J'ai enfin revu ce film grandiose que je n'avais pas revisionné depuis au moins 20 ans, et sans entracte, j'ai finalement bien tenu le coup. Drame historique, chronique de la guerre de Sécession, étude de caractère d'une femme passionnée, capricieuse, volontaire et arriviste, réflexion sur le couple, portrait d'un aventurier plongé dans une Amérique tumultueuse, Autant en emporte le vent est un peu tout ça, un film multiforme, le symbole même de la production luxueuse hollywoodienne, conçue et contrôlée par les producteurs, en l'occurrence David O'Selznick qui avait acquis pour 50 000 dollars les droits du roman de Margareth Mitchell (qui était un peu plus "anti-yankee" que le film) paru en 1936. Pendant un an, il mena une sorte de combat pour monter son film et surtout lança une incroyable campagne pour trouver sa Scarlett, testant aussi bien des figurantes anonymes, des secrétaires, des vendeuses de magasins que le gratin des stars de l'époque. Choisie au dernier moment, l'Anglaise Vivien Leigh a donné à jamais un visage à ce portrait d'héritière sudiste à l'énergie farouche qui contraste avec la bonté d' Olivia de Havilland dans le rôle de la douce Mélanie. Selznick employa plusieurs réalisateurs de seconde équipe, puis George Cukor et Sam Wood avant que Victor Fleming ne termine le film et le signe seul, mais on peut dire que c'est un vrai film de producteur et qu'il clôture en beauté l'apogée du romanesque purement hollywoodien, car en 1940, Orson Welles allait changer la conception du cinéma avec Citizen Kane.

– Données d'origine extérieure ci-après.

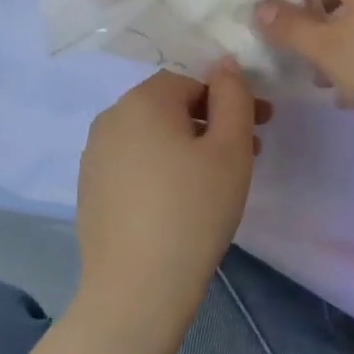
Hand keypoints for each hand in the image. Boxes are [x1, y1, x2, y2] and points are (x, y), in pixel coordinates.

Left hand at [74, 64, 266, 331]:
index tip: (262, 125)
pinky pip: (133, 163)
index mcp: (143, 100)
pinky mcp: (90, 188)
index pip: (193, 81)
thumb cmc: (193, 211)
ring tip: (217, 180)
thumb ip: (234, 97)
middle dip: (212, 122)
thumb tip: (224, 64)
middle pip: (170, 106)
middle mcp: (111, 118)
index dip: (230, 99)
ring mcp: (94, 155)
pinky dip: (161, 168)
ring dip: (188, 145)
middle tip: (248, 153)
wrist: (137, 289)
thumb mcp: (230, 149)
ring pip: (152, 136)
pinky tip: (180, 201)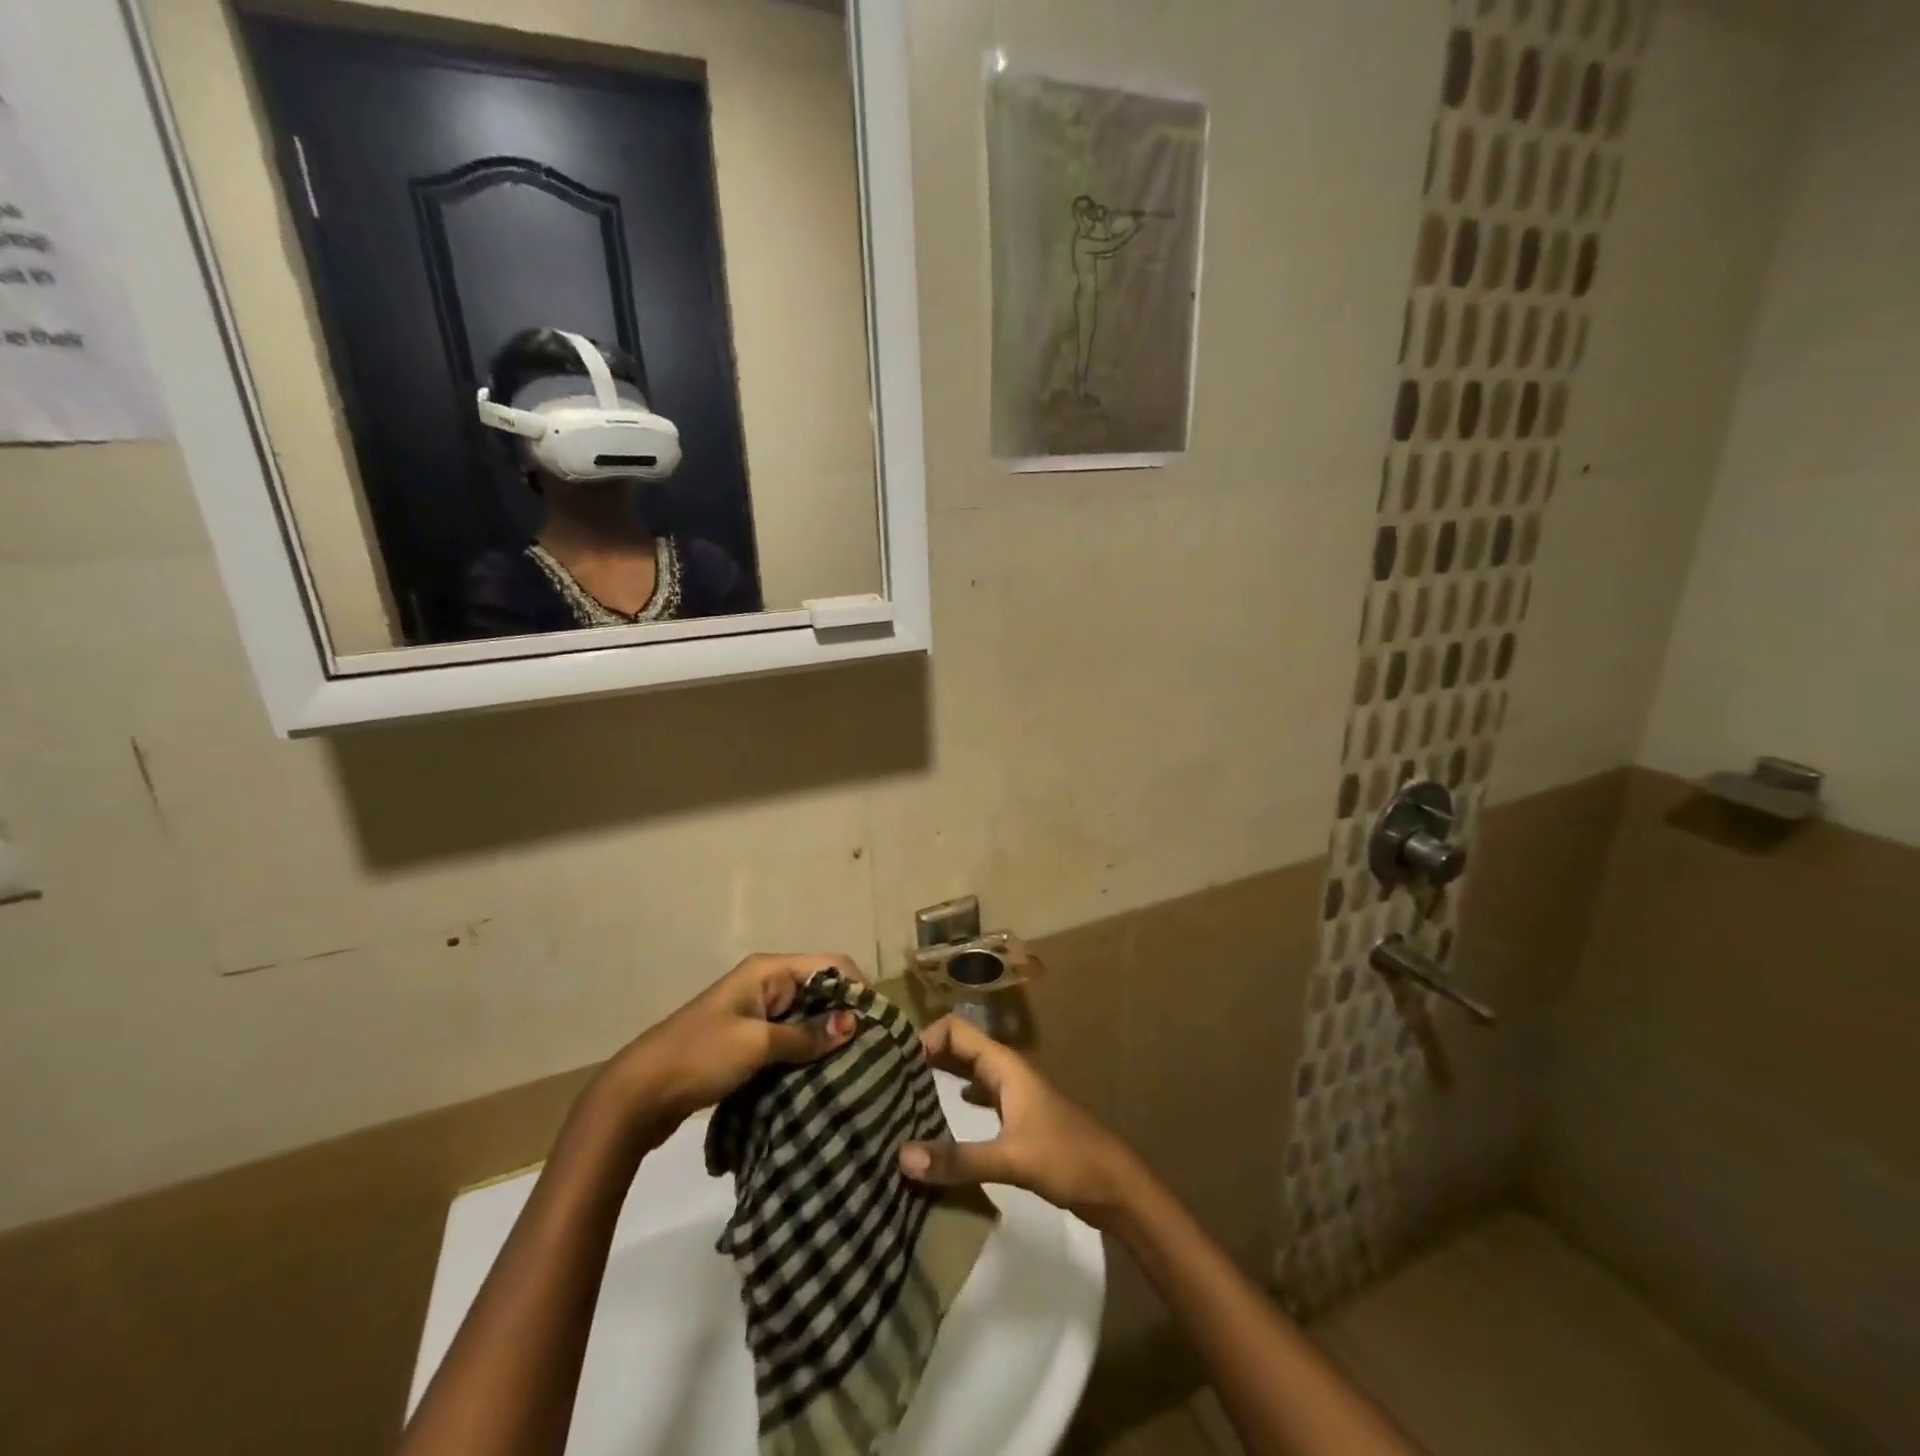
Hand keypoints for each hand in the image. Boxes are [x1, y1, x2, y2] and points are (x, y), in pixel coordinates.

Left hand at [604, 954, 862, 1133]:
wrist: (638, 1095)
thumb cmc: (699, 1057)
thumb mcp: (756, 1044)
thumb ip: (805, 1034)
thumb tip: (854, 1023)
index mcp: (768, 970)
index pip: (830, 964)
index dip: (856, 988)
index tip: (876, 1025)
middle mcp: (766, 983)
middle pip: (821, 988)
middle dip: (845, 1014)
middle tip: (871, 1050)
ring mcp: (756, 1012)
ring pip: (807, 1016)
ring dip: (826, 1037)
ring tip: (854, 1066)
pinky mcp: (748, 1040)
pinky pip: (790, 1038)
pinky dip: (807, 1052)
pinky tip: (822, 1075)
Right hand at [898, 1016, 1143, 1227]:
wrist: (1114, 1185)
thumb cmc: (1067, 1157)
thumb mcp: (1011, 1158)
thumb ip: (958, 1158)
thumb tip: (901, 1157)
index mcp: (1005, 1066)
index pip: (956, 1030)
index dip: (924, 1037)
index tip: (890, 1061)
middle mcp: (1004, 1072)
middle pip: (958, 1049)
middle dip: (924, 1057)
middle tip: (884, 1078)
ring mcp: (1011, 1095)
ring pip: (965, 1074)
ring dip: (937, 1079)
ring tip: (899, 1097)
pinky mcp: (1014, 1120)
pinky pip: (975, 1099)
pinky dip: (952, 1103)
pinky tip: (934, 1122)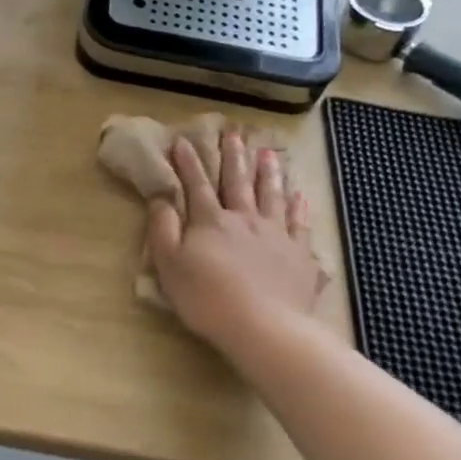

L'adaptation de cette chronique du vieux Sud qui refuse de mourir, a simplifié l'intrigue touffue du roman sans le trahir, c'est devenu un beau mélodrame, l'un des films les plus célèbres du cinéma, qui a récolté 10 Oscars (dont le premier Oscar du second rôle féminin décerné à une actrice de couleur, Hattie McDaniell la truculente Mammy), une oeuvre monumentale filmée dans un somptueux Technicolor qui met en valeur les chatoyantes toilettes et les élégants costumes gris des Confédérés, sans oublier la qualité de l'interprétation, et des séquences inoubliables aux belles images de baisers romantiques sur fond de ciel rougeôyant, la séquence de l'incendie d'Atlanta, ou le sensationnel travelling en plan-séquence qui part de la robe rouge de Scarlett, s'élève devant la gare sur des centaines de soldats blessés couchés à même le sol pour finir sur le drapeau confédéré en lambeaux qui flotte au vent... le tout constamment soutenu par la musique très guimauve de Max Steiner.
Tout ceci est très joli, mais je n'y suis pas vraiment sensible, ça ne m'a pas touché ; mon premier visionnage m'avait plutôt à demi passionné, je n'ai donc guère varié, car étant devenu plus émotif avec l'âge, je n'ai cette fois pas eu de larmes aux yeux, ça signifie que tout ce côté larmoyant qui faisait autrefois chialer s'est peut-être étiolé, je ne sais pas. C'est un succès qui reste incompréhensible pour les gens qui ont aujourd'hui 20 ou 25 ans, mais également pour un gars de ma génération, car je n'ai pas particulièrement vibré aux revers de fortune de Scarlett O'Hara et aux chamailleries constantes qu'elle entretient avec Rhett Butler pendant près de 4 h, son caractère insupportable m'a aussi agacé, et même si le rythme est assez soutenu, le film accuse quelques longueurs.
Alors ça reste sans aucun doute un film merveilleux pour une certaine catégorie de public dont je ne fais pas partie, ce côté mélodramatique ayant fini par me laisser indifférent, c'est peut-être dommage, j'en suis conscient mais c'est ainsi. Ceci dit, ça reste quand même un film à voir au moins une fois dans sa vie.